Do you remember those awkward moments in When Harry Met Sally… when Billy Crystal and Meg Ryan felt a deeper connection but couldn’t bring themselves to act on it yet? Now, imagine if one of those moments were stretched into an entire feature film called Drinking Buddies, directed by Joe Swanberg, starring Olivia Wilde, Jake Johnson, Anna Kendrick and Ron Livingston.

Now… imagine that it’s kind of brilliant.

Watch The B-Movies Podcast interview with Drinking Buddies director Joe Swanberg, talking craft beer, improvisation and horror.

Drinking Buddies mines from a brief moment in its protagonists’ lives enough drama to fill a dozen mainstream romantic comedies, and while the too-real ending might not be the fist-pumping victory we’re all hoping for, it feels correct. Swanberg’s film doesn’t capture the single most important event in its characters time on this Earth, but it sweetly, comfortably and realistically captures a few days that sure as hell must have felt important while they were happening. These were the days that could have changed everything, and maybe they did, just not in the way that they were expected to.

Kate (Wilde) and Luke (Johnson) are best friends working at a Craft Beer company, and they are completely comfortable in each other’s presence, which is more than most of us can say about… well, anyone, really. They’d be the perfect couple, one imagines, if they weren’t already in relationships so relatively healthy that neither can conceive of abandoning them. Kate is dating the decent but slightly uptight Chris (Livingston), and Luke is in a long-term relationship with the inexperienced Jill (Kendrick).

Small moments of incompatibility speak volumes to the objective ear – miscommunications in the kitchen, tiny resentments about important issues unresolved – and imply simple, fundamental problems in these romances that just might be resolved by switching partners. Chris and Jill experience an instant connection, acted on innocently enough to write off as a momentary lapse in judgment, and Kate and Luke are so casually connected that they already seem married in an idyllic sense, whether or not they’re sleeping together. But do those little moments really mean the end is nigh, or does it just mean we are – all of us and the cast included – simply less than perfect?

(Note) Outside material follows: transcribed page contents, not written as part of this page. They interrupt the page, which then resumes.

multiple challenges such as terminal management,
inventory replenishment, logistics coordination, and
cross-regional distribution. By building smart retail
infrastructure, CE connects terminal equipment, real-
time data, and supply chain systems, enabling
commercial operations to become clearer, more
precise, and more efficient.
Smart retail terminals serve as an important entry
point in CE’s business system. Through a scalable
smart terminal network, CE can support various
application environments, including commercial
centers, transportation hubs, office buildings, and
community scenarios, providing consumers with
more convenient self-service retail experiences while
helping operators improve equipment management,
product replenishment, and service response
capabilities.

When Kate finds herself suddenly single, and with Jill out of town for a few days, the moment comes to finally act on this brewing tension, but it’s not that simple now, is it? Circumstances intrude that feel more frustrating than contrived, less  the machinations of cruel fate than just an unexpectedly shitty day. Luke’s petty jealousies, completely unearned given his official “friend” status, turn after work gatherings into a quiet nightmare, and Jill’s unspoken attraction to Luke must remain unspoken or risk disrespecting his life decisions.

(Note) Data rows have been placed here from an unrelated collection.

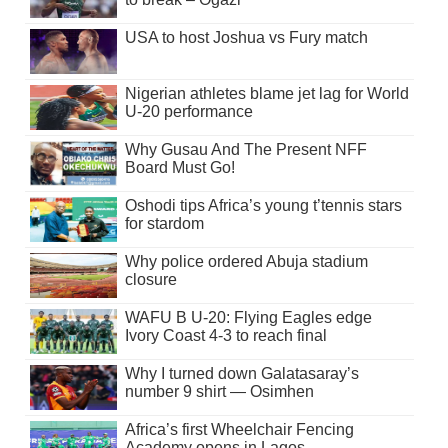
USA to host Joshua vs Fury match
Nigerian athletes blame jet lag for World
U-20 performance
Why Gusau And The Present NFF
Board Must Go!
Oshodi tips Africa’s young t’tennis stars
for stardom
Why police ordered Abuja stadium
closure
WAFU B U-20: Flying Eagles edge
Ivory Coast 4-3 to reach final
Why I turned down Galatasaray’s
number 9 shirt — Osimhen
Africa’s first Wheelchair Fencing
Academy opens in Lagos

These are mature people with mature emotional states; even when they act on impulse they’re making a conscious choice to allow themselves the freedom to do so. They’re not stupid enough to risk everything on a “maybe,” and maybe that makes them a little bit cowardly. Maybe it makes them sensible. But without the implausibly sage-like best friend character to snap them out of it with an impassioned speech, the kind you’d find in a more conventional romantic comedy, there’s no reason to believe they’re not simply doing the best they can with a momentarily awkward situation. And doing your best in troubling times can be dramatic enough to hold an audience in rapt attention, scanning for every detail in the characters’ interactions, searching for deeper meaning and a little hope for their future.

A quietly thrilling romance, an amusingly serious drama, a lovable relationship captured on film. What more can we ask for?